Se llamaban a sí mismos los Unificados.

Era, según suponía Bobby, un nuevo y brillante futuro. Lo que importaba aquí y ahora, empero, era que una muchacha de dieciocho años, su hermana, tenía un agujero de gusano en la cabeza.

Estás asustado —dígito Mary ahora—. Cuentos de terror. Mente grupal. Alma perdida. Bla bla.

Demonios, sí.

Miedo a lo desconocido. Quizá

Pero, de pronto, Mary se apartó de él y se puso de pie. Bobby extendió el brazo a ciegas, le encontró la cabeza, pero Mary se separó con brusquedad. Se fue.

Por toda la habitación, exactamente en el mismo instante, otros se habían desplazado. Era como una bandada de pájaros que saliera volando de un árbol como si todos fuesen uno.

Aparecieron hilachas de luz cuando se abrió la puerta de calle.

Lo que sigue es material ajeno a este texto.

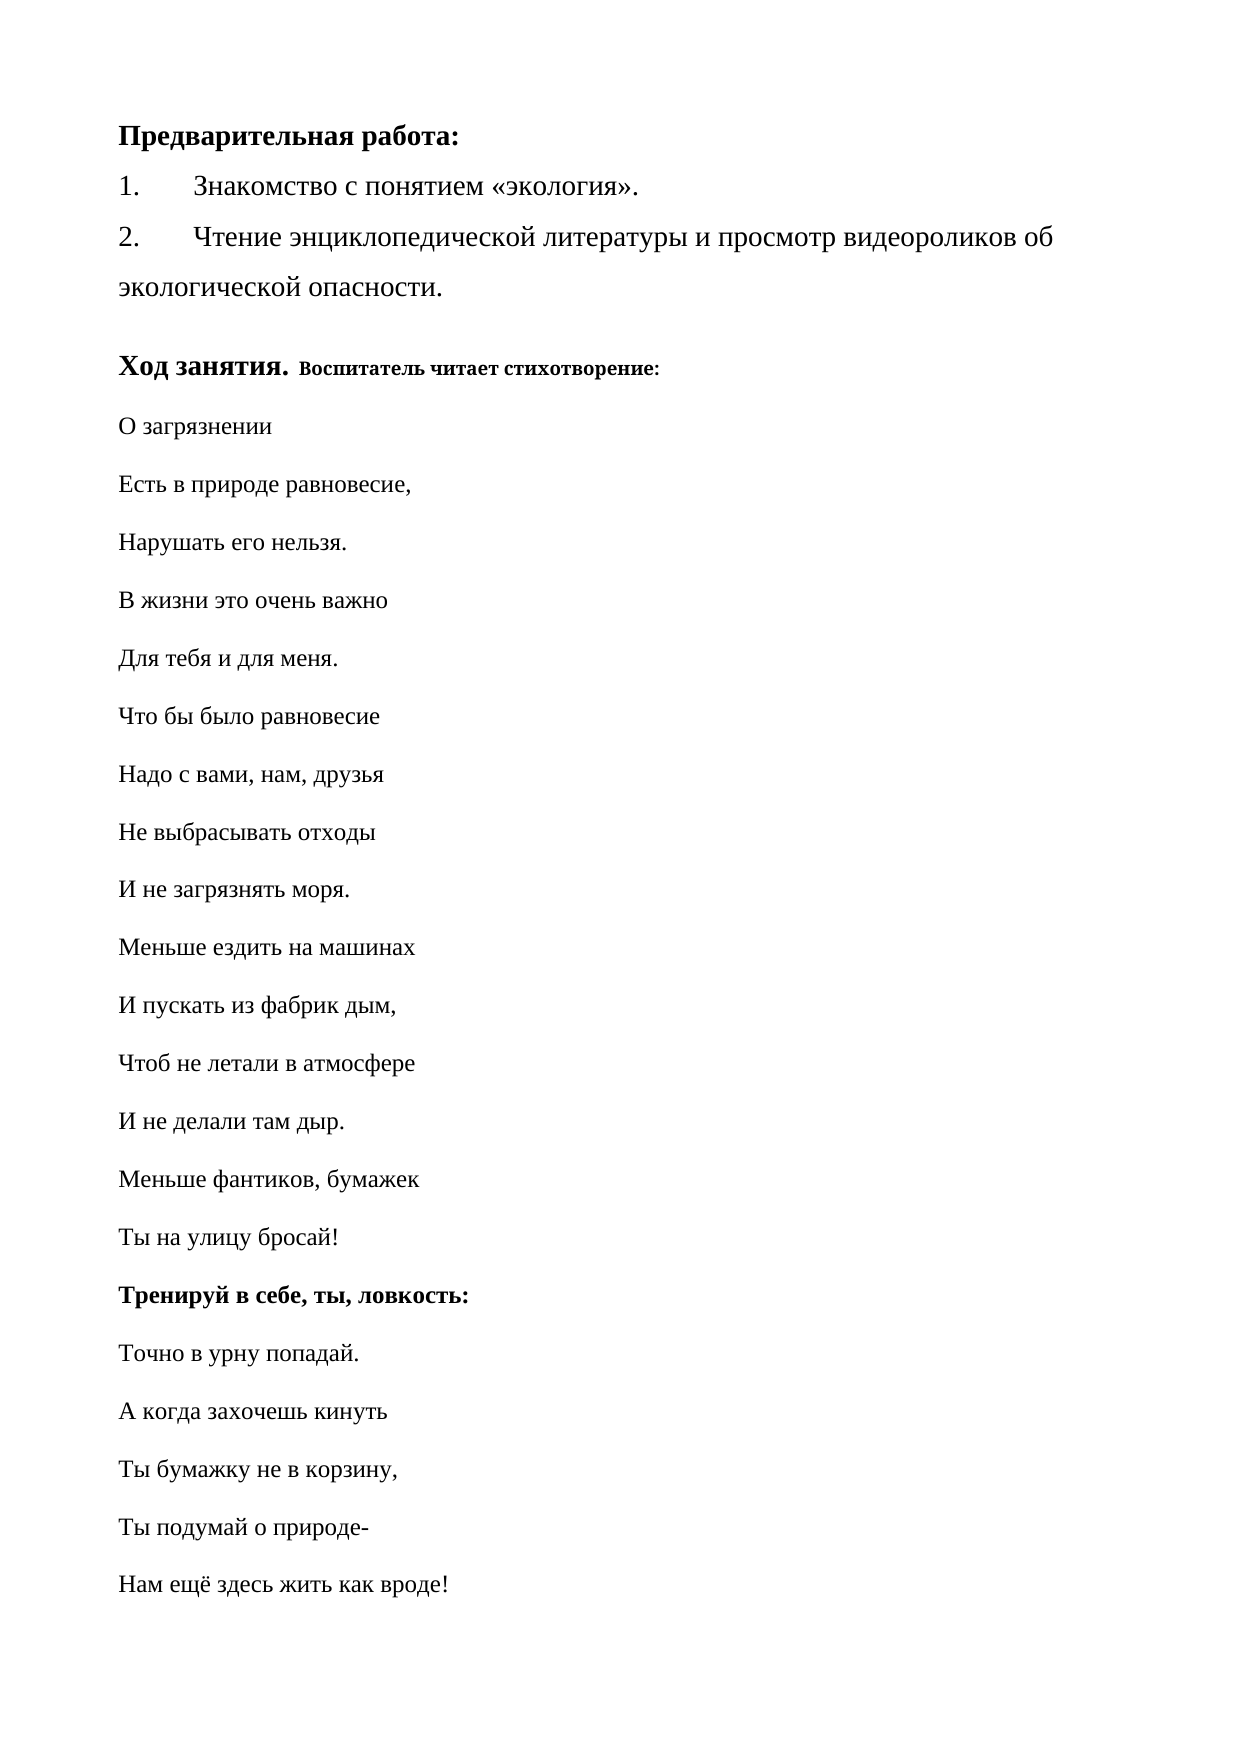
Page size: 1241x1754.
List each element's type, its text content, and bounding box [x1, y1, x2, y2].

text Меньше фантиков, бумажек [118, 1164, 1122, 1193]
text А когда захочешь кинуть [118, 1396, 1122, 1424]
text И пускать из фабрик дым, [118, 990, 1122, 1019]
text Не выбрасывать отходы [118, 817, 1122, 845]
text Для тебя и для меня. [118, 643, 1122, 672]
text Тренируй в себе, ты, ловкость: [118, 1280, 1122, 1309]
list Знакомство с понятием «экология». [118, 168, 1122, 202]
text О загрязнении [118, 411, 1122, 440]
text Надо с вами, нам, друзья [118, 759, 1122, 787]
text И не делали там дыр. [118, 1106, 1122, 1135]
text Ты на улицу бросай! [118, 1222, 1122, 1251]
text Чтоб не летали в атмосфере [118, 1048, 1122, 1077]
text Точно в урну попадай. [118, 1338, 1122, 1367]
text Ты бумажку не в корзину, [118, 1454, 1122, 1482]
text Меньше ездить на машинах [118, 932, 1122, 961]
text Ход занятия. Воспитатель читает стихотворение: [118, 348, 1122, 382]
text В жизни это очень важно [118, 585, 1122, 614]
text Предварительная работа: [118, 118, 1122, 152]
text Ты подумай о природе- [118, 1512, 1122, 1540]
text Есть в природе равновесие, [118, 469, 1122, 498]
text Что бы было равновесие [118, 701, 1122, 729]
list Чтение энциклопедической литературы и просмотр видеороликов об экологической опасности. [118, 219, 1122, 303]
text Нам ещё здесь жить как вроде! [118, 1569, 1122, 1598]
text И не загрязнять моря. [118, 874, 1122, 903]
text Нарушать его нельзя. [118, 527, 1122, 556]
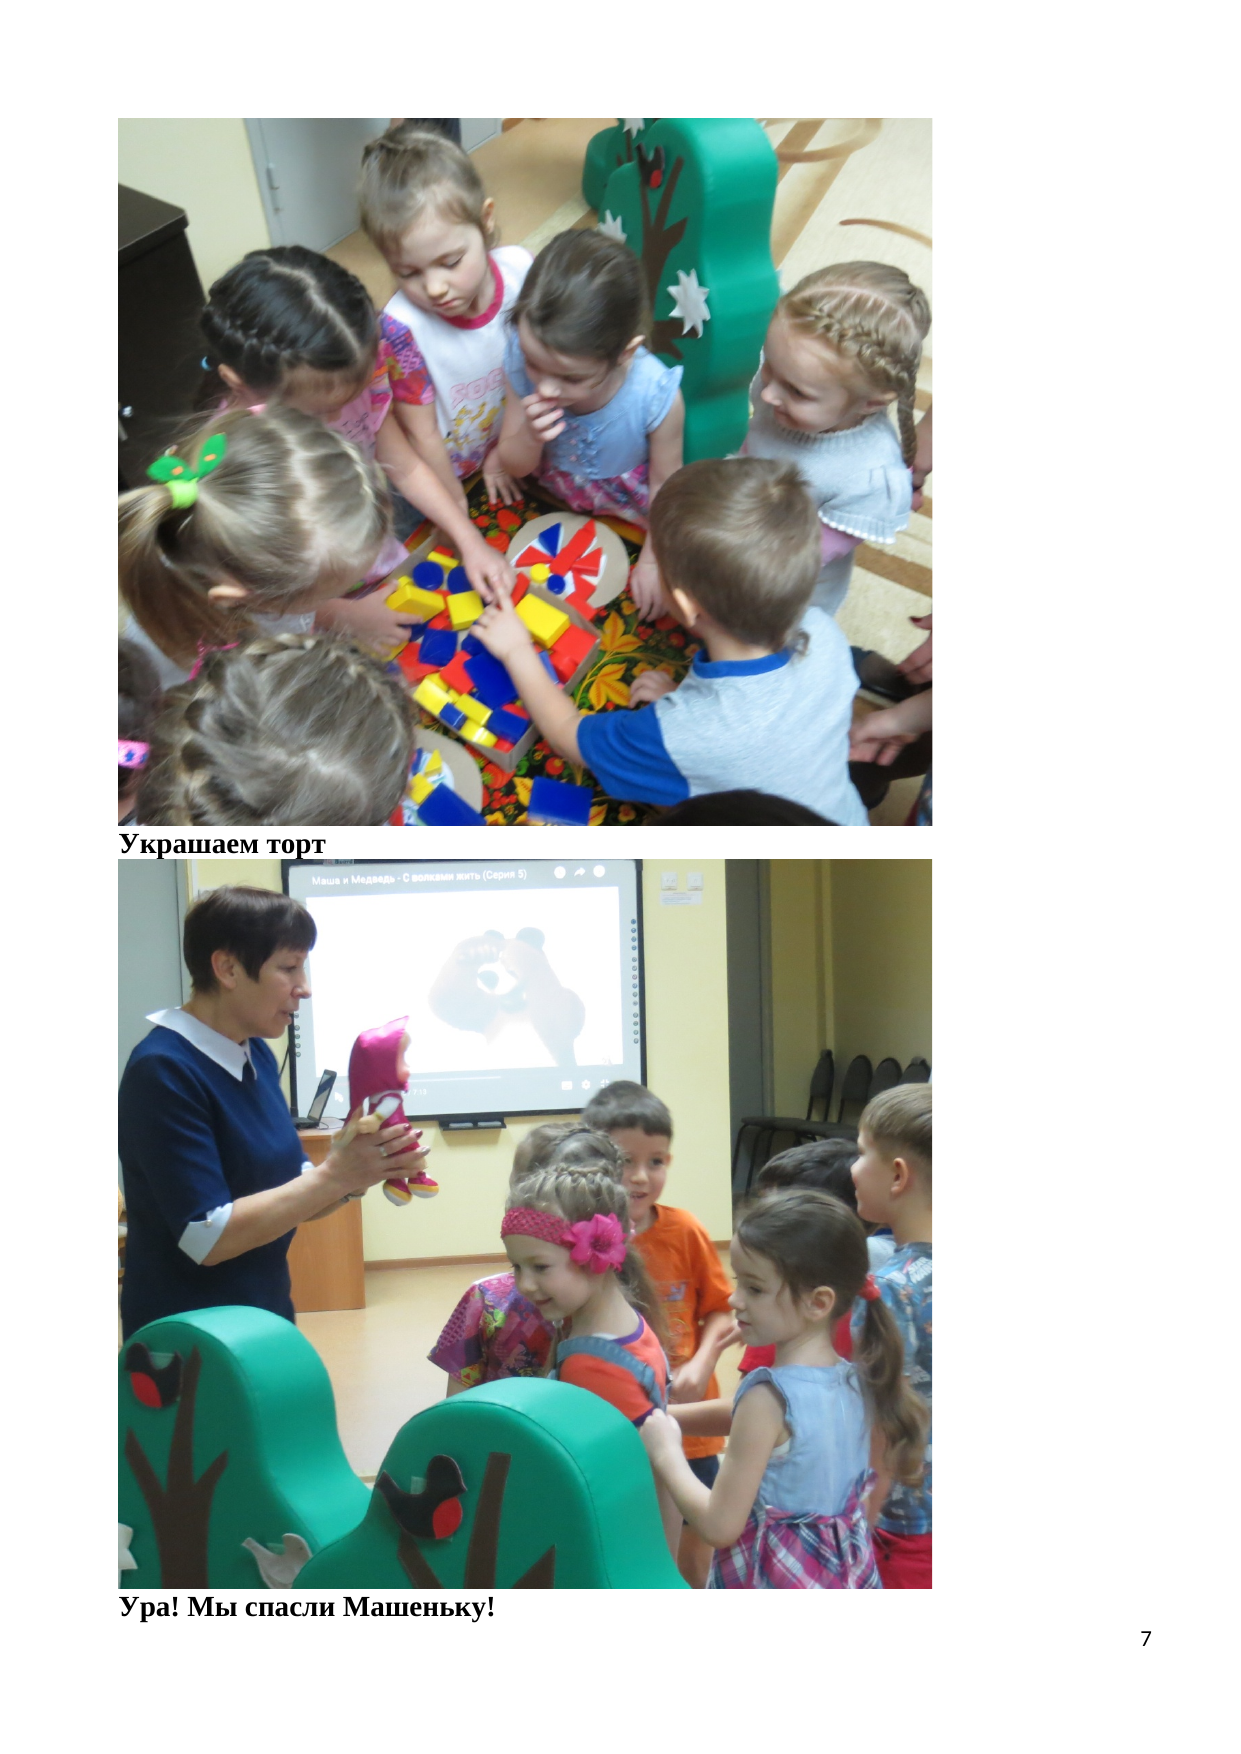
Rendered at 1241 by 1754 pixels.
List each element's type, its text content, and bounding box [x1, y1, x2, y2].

picture [118, 118, 933, 826]
text Украшаем торт [118, 826, 1152, 859]
picture [118, 859, 933, 1589]
text Ура! Мы спасли Машеньку! [118, 1589, 1152, 1622]
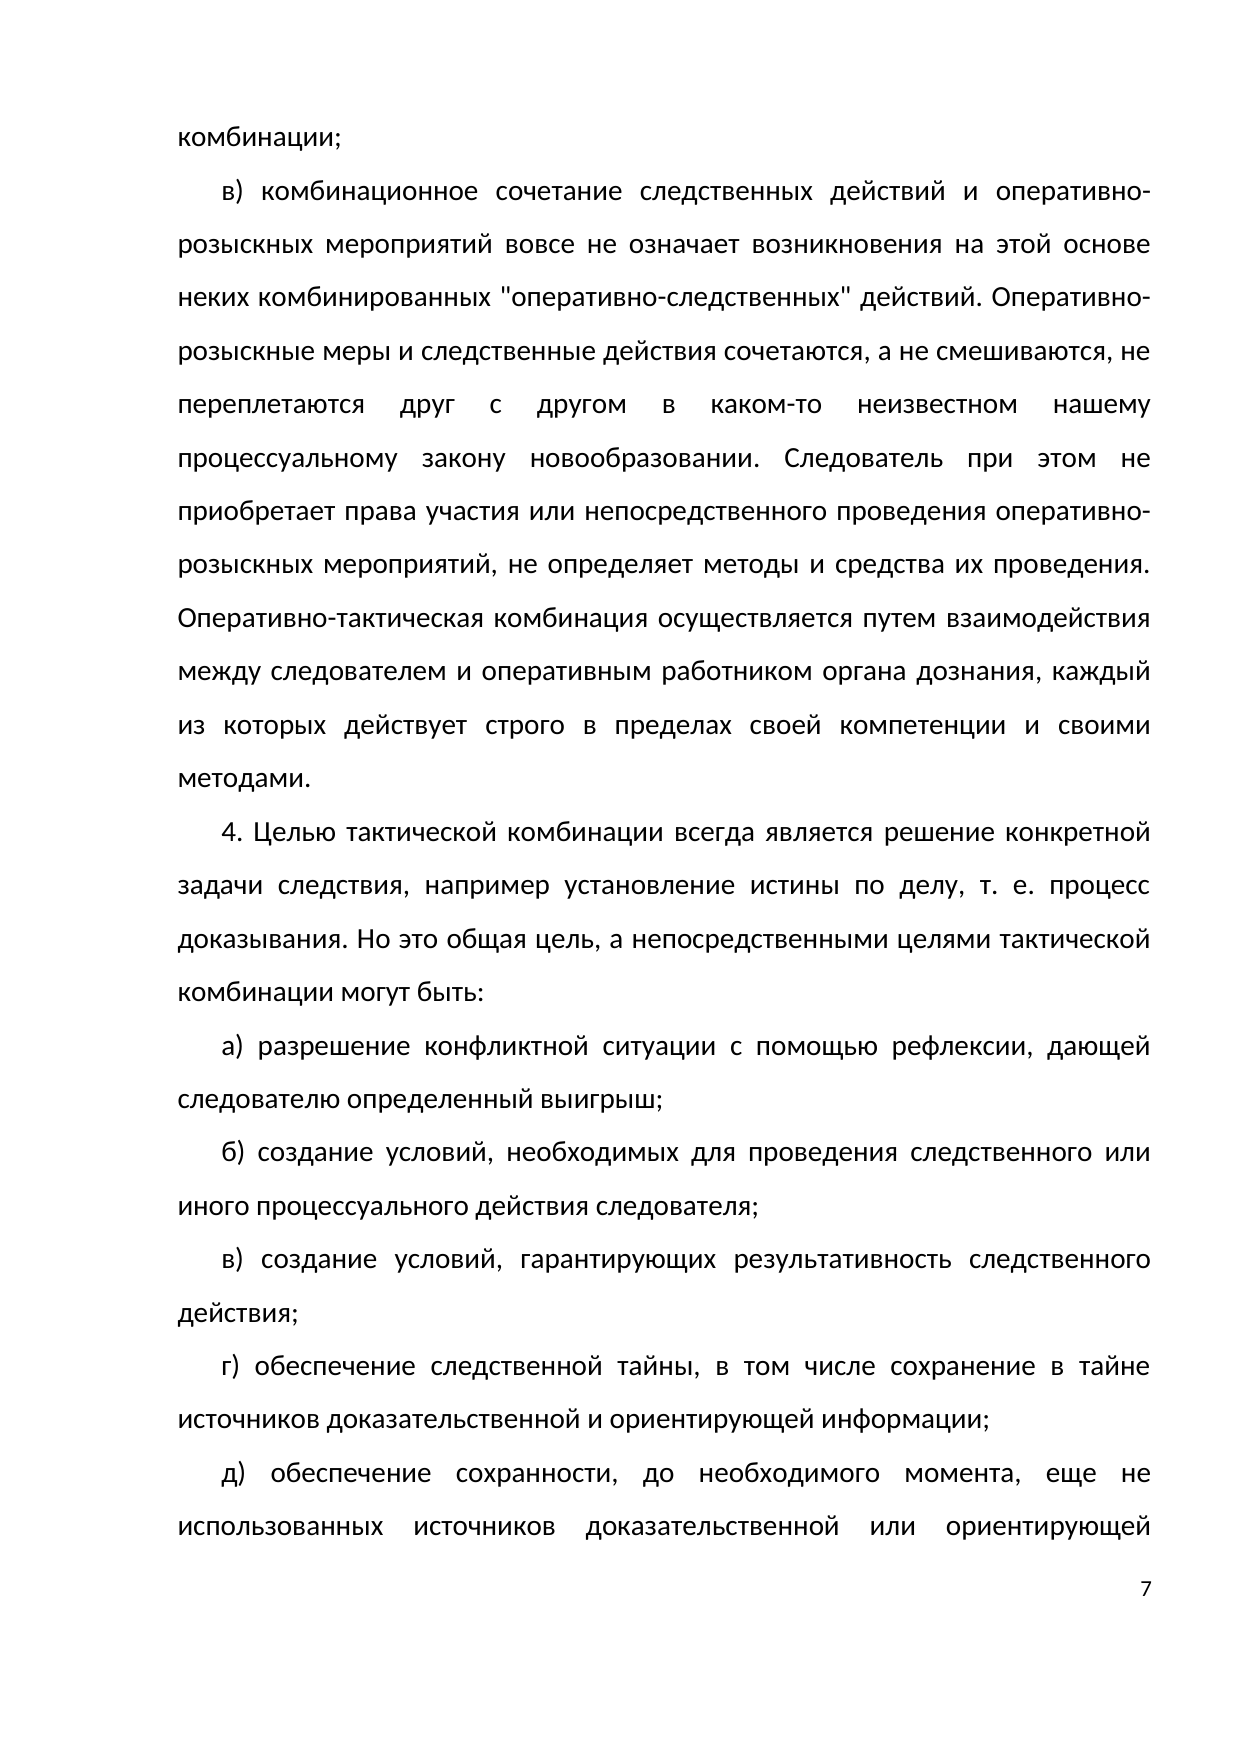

Vamos —dígito Bobby. Aferró la mano de Kate y se abrieron camino, junto con el resto de los presentes, en dirección a la puerta.

Asustado —dígito Kate mientras caminaban presurosos—. Tú asustado. Palma fría. Pulso. Me doy cuenta.

Bobby estaba asustado, lo reconocía. Pero no de la detección súbita: habían pasado por situaciones así antes y, en un grupo que se hallaba en una casa de seguridad como ésta, siempre existía un sistema complejo de centinelas equipados con cámaras Gusano. No, no era de la detección, ni siquiera de la captura, de lo que estaba asustado.

Era del modo en que Mary y los demás habían actuado como si hubieran sido una sola persona. Un solo organismo. Unificados.

Se metió dentro de su recubrimiento inteligente.